_Exercise aim_: Edit the top coal excerpt to give everything from "5 Comparative analysis" down to "conditions remained unchanged.", with "original model" changed to "baseline model".

4.2.3 Top coal Z-direction displacement results analysis

The stress changes of the upper top coal and the middle top coal in the Z direction were recorded, as shown in Figure 10.

FIGURE 10

FIGURE 10. Displacement changes in the Z direction of the monitoring points I, II, III, and IV. (A–D) represent the Top coal z-direction displacement on the four inspection lines I, II, III and IV, respectively.

The vertical displacement of the upper top coal in front of the fully mechanized caving face of the thick coal seam was basically the same as the advancing displacement of the working face. When the advancing distance of the working face increased, the increasing displacement rate of monitoring point 2 was continuous, and the increasing range also increased because the top coal collapsed due to damage. Moreover, the vertical displacement of the top coal in the front middle of the fully mechanized caving face of the thick coal seam was basically the same as the advancing displacement of the working face. It can be found that there were some differences between the upper top coal displacement and the middle top coal displacement. The vertical displacement of middle top coal was different from that of the upper top coal. The main reason for this was that the roof rotation caused the middle top coal to migrate; that is, the roof rotation was the main influencing factor of the middle top coal migration.

5 Comparative analysis of the numerical simulation for different top coal thicknesses

In the numerical simulation, comparative experimental analysis was also performed. Compared with the original model, the other two models had an increase or decrease in coal seam thickness by 2 m, i.e., the coal seam thickness was 16 m and 12 m, respectively. The other conditions remained unchanged.

_Given records_:
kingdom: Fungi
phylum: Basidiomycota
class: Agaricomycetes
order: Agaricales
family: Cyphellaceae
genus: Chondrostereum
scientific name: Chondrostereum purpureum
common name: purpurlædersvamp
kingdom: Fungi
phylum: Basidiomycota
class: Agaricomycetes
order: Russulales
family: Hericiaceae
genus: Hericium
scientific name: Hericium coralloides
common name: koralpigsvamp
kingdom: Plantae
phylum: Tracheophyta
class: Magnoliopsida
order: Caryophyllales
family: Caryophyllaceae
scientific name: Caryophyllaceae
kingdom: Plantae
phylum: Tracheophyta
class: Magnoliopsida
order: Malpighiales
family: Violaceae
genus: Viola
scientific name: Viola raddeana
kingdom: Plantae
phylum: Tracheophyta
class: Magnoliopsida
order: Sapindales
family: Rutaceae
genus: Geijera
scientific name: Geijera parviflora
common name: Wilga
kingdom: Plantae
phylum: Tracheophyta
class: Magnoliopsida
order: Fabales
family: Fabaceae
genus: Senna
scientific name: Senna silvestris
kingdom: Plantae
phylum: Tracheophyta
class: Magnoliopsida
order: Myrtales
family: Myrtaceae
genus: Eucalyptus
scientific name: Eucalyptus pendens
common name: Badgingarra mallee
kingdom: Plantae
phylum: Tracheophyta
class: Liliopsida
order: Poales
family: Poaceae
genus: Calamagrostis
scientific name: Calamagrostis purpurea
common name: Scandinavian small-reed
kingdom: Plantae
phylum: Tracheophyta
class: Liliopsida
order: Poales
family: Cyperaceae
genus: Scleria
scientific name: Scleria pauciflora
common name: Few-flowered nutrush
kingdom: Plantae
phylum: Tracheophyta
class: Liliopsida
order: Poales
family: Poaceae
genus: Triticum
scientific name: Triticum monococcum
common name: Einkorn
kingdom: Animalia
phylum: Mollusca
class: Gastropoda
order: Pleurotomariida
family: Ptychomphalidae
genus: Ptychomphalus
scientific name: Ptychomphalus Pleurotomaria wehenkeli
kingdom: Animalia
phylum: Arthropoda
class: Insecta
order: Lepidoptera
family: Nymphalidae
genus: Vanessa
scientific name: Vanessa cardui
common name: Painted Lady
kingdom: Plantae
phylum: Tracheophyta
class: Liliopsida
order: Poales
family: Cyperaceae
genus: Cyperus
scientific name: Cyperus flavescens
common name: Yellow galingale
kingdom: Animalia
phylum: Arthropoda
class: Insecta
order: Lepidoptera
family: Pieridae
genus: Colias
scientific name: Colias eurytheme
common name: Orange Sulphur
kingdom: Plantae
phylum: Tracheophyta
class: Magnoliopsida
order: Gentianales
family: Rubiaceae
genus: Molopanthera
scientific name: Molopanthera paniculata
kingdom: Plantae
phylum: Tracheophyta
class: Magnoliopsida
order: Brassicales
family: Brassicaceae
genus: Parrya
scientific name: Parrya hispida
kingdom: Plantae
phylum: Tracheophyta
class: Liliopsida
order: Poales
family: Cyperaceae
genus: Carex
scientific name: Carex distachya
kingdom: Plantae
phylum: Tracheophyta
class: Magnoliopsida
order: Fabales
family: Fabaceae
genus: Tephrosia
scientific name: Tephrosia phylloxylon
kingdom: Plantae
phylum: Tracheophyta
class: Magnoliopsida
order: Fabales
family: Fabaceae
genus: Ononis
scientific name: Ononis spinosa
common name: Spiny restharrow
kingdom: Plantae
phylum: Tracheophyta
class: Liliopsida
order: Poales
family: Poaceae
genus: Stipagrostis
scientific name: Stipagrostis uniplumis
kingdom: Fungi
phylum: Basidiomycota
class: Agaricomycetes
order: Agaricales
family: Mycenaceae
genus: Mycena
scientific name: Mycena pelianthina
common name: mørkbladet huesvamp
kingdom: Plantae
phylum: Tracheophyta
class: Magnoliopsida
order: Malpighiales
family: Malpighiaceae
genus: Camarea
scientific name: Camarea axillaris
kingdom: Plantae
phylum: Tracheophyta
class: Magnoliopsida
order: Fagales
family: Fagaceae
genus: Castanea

_Answer space_:
5 Comparative analysis of the numerical simulation for different top coal thicknesses

In the numerical simulation, comparative experimental analysis was also performed. Compared with the baseline model, the other two models had an increase or decrease in coal seam thickness by 2 m, i.e., the coal seam thickness was 16 m and 12 m, respectively. The other conditions remained unchanged.